By Susie Kohl
Batman swoops in, shocking his enemies and knocking them ferociously to the ground. This scene sizzles on screen. However, played out by four-year-old boys eager to feel powerful, it quickly ends in tears. Our school has long been reluctant to comply with children’s requests to paint their faces into a mask of their favorite superhero or to engage in superhero play. Over the years we’ve seen that imitating superheroes leaves too little to a child’s imagination, propelling boys to try to overpower each other. I say “boys” because superhero play usually leaves girls out. We haven’t set limitations on these activities because of a belief that these activities or children’s motivations are wrong, e.g., “Playing aggressively will encourage children to be violent as adults.” In reality, children start out with a burst of strength and end up feeling more vulnerable. Superhero “scripts” reduce creativity and compassion, and we don’t want children to scare or hurt each other.
Debates about superhero play resemble arguments about toy guns in people’s eagerness to delineate right and wrong. In a 2007 Washington Post article, Jonathan Turley described how a few residents of his hometown, Alexandria, Va., shunned his boys for occasionally playing with a toy gun. In addition, when he and his sons entered a city parade by building a covered wagon that included lots of Western equipment that included toy rifles, there was public censure.
I didn’t play with rifles or don a Superman suit growing up, but I did shoot caps and enjoyed the noise and smoky scent when they went off. However, times have changed. World violence has sobered us, and reactions to children pretending to be violent can be violent in themselves. A friend once witnessed a driver in Berkeley stop his car, walk over to a child playing with a plastic gun, grab it, and break it in half. Definitely a strange and scary experience for a child trying to make sense of his world through imaginative play.
Perhaps if we as adults examined our hopes for children’s play, we could observe their efforts to play out a wide variety of themes with compassion and understanding. Think about your own childhood play. What were your favorite elements—a feeling of power or freedom? Camaraderie? Creating new scenarios? Risk taking? Research has shown again and again how valuable imaginative play is for developing children’s social skills. Studies also show that young boys often bond through active play. (Ironically, people who grow up to commit violent crimes have usually experienced a deficit in imaginative play experience.)
Imaginative role playing helps children to understand what they see and hear about in the world. In Raising Our Children to Be Resilient, Linda Goldman describes how children who are concerned about the war or have a parent deployed gain strength by role playing about soldiers, when they rest, where they sleep. Yet play about war is often deemed unacceptable.

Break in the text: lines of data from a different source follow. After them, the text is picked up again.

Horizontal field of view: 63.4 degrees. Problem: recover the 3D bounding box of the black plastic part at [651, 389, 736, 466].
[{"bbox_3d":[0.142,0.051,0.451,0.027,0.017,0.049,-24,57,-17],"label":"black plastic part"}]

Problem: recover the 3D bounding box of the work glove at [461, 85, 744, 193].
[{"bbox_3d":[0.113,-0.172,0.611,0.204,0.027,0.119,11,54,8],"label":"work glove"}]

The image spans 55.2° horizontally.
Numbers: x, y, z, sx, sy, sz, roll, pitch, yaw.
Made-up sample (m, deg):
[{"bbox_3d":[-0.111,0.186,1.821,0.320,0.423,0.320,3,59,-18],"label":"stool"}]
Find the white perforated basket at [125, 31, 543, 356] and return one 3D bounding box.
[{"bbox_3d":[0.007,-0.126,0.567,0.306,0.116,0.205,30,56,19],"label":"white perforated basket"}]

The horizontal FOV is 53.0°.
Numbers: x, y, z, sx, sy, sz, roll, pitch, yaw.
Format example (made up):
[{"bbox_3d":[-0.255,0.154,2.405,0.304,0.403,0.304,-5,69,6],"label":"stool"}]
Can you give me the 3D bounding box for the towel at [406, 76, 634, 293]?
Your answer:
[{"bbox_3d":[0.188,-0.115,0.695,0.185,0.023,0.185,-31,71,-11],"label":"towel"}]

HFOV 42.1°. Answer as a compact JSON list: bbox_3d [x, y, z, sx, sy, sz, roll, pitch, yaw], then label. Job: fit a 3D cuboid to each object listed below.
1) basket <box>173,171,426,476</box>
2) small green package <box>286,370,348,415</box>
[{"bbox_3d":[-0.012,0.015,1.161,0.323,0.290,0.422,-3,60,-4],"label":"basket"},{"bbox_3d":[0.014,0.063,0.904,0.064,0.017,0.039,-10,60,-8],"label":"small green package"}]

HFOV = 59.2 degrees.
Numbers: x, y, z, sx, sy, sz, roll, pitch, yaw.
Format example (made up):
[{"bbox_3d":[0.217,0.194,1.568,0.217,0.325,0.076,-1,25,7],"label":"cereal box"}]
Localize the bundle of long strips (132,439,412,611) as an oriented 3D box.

Adults can support children better by tuning in to the quality of their play and the feelings of some of those involved. Is someone feeling left out or dominating everyone else? The richer, more complex, and longer lasting the play, the more beneficial it usually is. Adults can help children sustain play by supporting their efforts to resolve conflicts at moments when the fun might fall apart. They can also make play richer by offering props that extend the children’s thinking—“Do you rescue workers need flashlights?” “Do you need to take lunch to the moon?” “Do you doctors need notepads to write things down?” However, the most important ingredient in play is not the objects involved but the vitality and sense of freedom children bring to the experience. I still remember Hopi children running delightedly on the hillside. They had no toys but were happy with the small sticks they were using as bows and arrows.
If we are the overseers of play and we feel uncomfortable with the level of aggression, whether it’s children pretending to shoot each other or Batman pushing people down, we can say, “I’m so happy you’re having fun. We can’t pretend to hurt or kill each other, but we can play hide-and- seek or play a running game.” Let’s concentrate our energies on allowing whole expanses of time for free play and encourage the abundant creativity that keeps children engaged with such whole hearts.
Susan Isaacs Kohl, is director of the White Pony preschool in Lafayette. She is the author of The Best Things Parents Do (Conari 2004) and four other books and numerous articles for parents.